EXTRACT TO READ
# # # # #
As an extended exercise in montage, Visions of Cody poses this question by juxtaposing Kerouac’s literary portrayals of Cassady, the transcripts of the tape recordings, and this meditation on Hollywood film production. In a sense, the text is engaged in a comparative exploration of media forms and how they produce meaning differently—and at what cost for the subjects being portrayed. Furthermore, as a textual collage it bears some similarity to modernist works such as William Carlos Williams’s Spring and All and Jean Toomer’s Cane. When you consider Cody’s mosaic qualities, along with the surrealist (or “hallucinatory”) vibe of sections such as “Joan Rawshanks,” it becomes clear that Kerouac was attempting to synthesize and advance some of the animating concerns of twentieth-century experimentation in art and literature. This is all to say that Kerouac was interested in expressive forms other than jazz.

In 2015 “Joan Rawshanks in the Fog” reads like an early harbinger of today’s celebrity-mad culture. Is it fair to suggest it also anticipates the situation of Big Sur, when Kerouac seems virtually imprisoned by his own literary fame? (Interestingly, it’s the one book where the Kerouac character is a successful writer and not a traveler/bohemian.)

Part of the psychic pain portrayed by Kerouac in Big Sur is obviously attributable to the way in which he’d been branded. To be transformed into an icon is always to be reduced—and the persistent conception of him as the Dionysian, unpolished artist writing a novel a week seems to have cut Kerouac deeply. As should be evident from the above discussion of Visions of Cody, Kerouac’s work was in dialogue with a number of aesthetic movements and concerns that were not properly understood in his time, and remain in need of acknowledgment. I see the Library of America editions of his work as just that sort of acknowledgement.

The Chronology in the new Library of America volume notes that Visions of Gerard received “poor reviews” when it was published in 1963. Has its critical standing evolved in subsequent decades?

Visions of Gerard
(Farrar, Straus,
and Cudahy, 1963)
While it might have been identified as a minor work when it was released, it’s starting to attract more and more scholarly attention. One of the reasons for that attention is that Visions of Gerard (along with Dr. Sax and Maggie Cassidy) opens an ethnographic window on French-Canadian life in New England during the 1920s and 1930s. The extent to which those texts preserve that particular immigrant culture and its life ways makes them a unique contribution to American literature.

One of the things that strikes me most about Visions of Gerard is that it’s the opposite of the road narratives on which Kerouac’s reputation had been built (for better or worse). Much of it unfolds within the intimate domestic space of a French-Canadian family dealing with the trauma of Gerard’s death. While Dean Moriarty and Sal Paradise searched for meaning on the road, Gerard and Ti Jean [Kerouac’s French-Canadian nickname] discover an entire universe searching through the purse of their mother.

A startling Christian symbol appears to the narrator near the end of Big Sur. Do we know if Kerouac ever consciously reconciled his Catholic faith with his devotion to Buddhism? Or maybe he felt they didn’t need to be reconciled?
# # # # #
SOURCE DATA
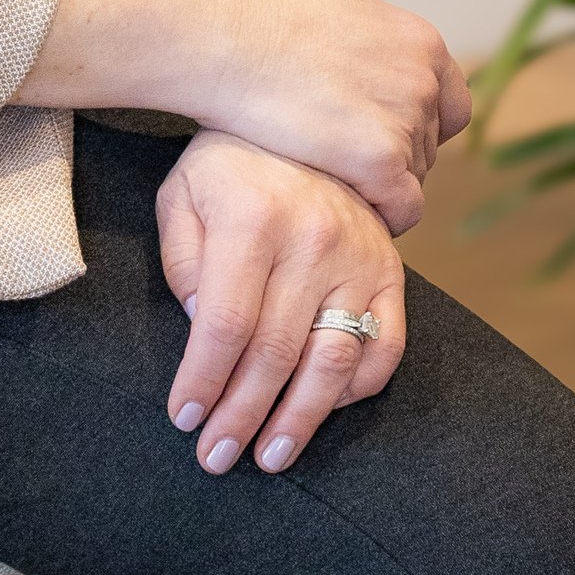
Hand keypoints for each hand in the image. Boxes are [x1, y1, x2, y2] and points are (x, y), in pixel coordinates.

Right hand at [21, 0, 467, 229]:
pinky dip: (387, 215)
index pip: (449, 102)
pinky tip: (357, 214)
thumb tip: (377, 54)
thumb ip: (375, 40)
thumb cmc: (263, 21)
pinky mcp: (380, 159)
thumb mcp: (342, 10)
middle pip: (429, 141)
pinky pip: (404, 205)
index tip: (386, 136)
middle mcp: (422, 79)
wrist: (229, 40)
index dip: (420, 125)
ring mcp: (405, 119)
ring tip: (340, 184)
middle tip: (350, 165)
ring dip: (383, 183)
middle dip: (395, 155)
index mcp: (419, 41)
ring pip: (415, 175)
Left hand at [156, 129, 405, 474]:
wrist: (305, 117)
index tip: (185, 419)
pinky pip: (384, 346)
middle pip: (275, 353)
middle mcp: (313, 242)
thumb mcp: (182, 194)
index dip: (205, 379)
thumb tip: (199, 330)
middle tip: (217, 457)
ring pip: (332, 360)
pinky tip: (322, 412)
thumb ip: (183, 263)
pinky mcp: (391, 271)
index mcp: (253, 220)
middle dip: (242, 415)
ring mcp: (360, 259)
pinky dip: (356, 389)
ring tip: (271, 456)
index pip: (226, 323)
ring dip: (301, 419)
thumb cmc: (228, 164)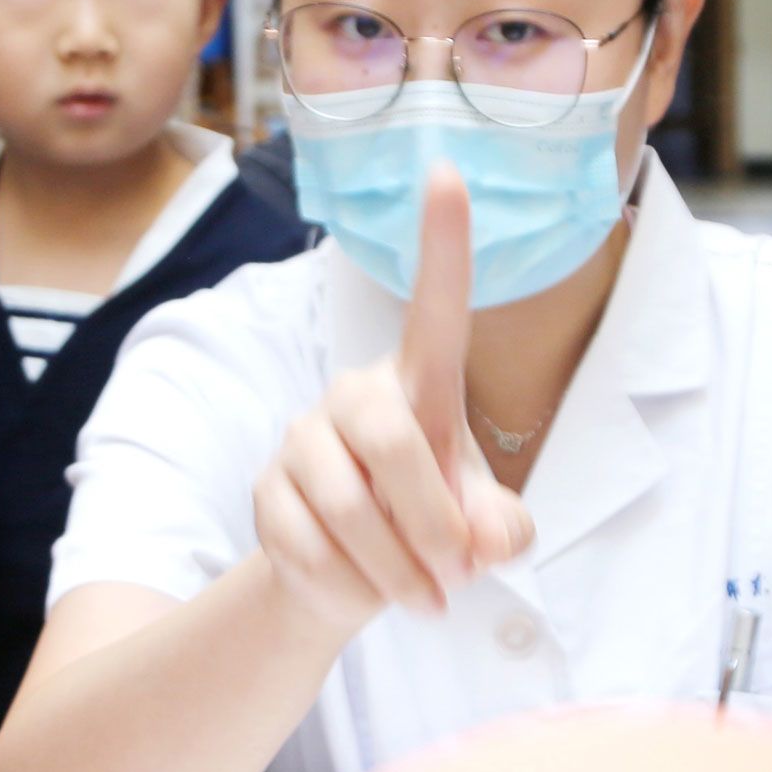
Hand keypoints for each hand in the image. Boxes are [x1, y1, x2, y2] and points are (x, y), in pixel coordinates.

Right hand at [251, 170, 533, 638]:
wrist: (353, 579)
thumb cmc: (433, 529)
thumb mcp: (484, 531)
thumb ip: (504, 529)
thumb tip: (491, 537)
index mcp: (419, 385)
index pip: (436, 307)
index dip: (441, 242)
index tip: (447, 172)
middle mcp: (357, 394)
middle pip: (391, 437)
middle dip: (429, 516)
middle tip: (456, 575)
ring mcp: (303, 438)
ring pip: (349, 503)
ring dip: (397, 567)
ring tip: (426, 598)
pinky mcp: (267, 490)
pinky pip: (308, 541)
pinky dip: (351, 584)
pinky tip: (363, 589)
# # # # #
EXERCISE INSTRUCTIONS
Copy the passage on Kerouac starting at "While it might" and ending at "to American literature.", changing "ethnographic" to "anthropological".

RESPONSE AREA
While it might have been identified as a minor work when it was released, it’s starting to attract more and more scholarly attention. One of the reasons for that attention is that Visions of Gerard (along with Dr. Sax and Maggie Cassidy) opens an anthropological window on French-Canadian life in New England during the 1920s and 1930s. The extent to which those texts preserve that particular immigrant culture and its life ways makes them a unique contribution to American literature.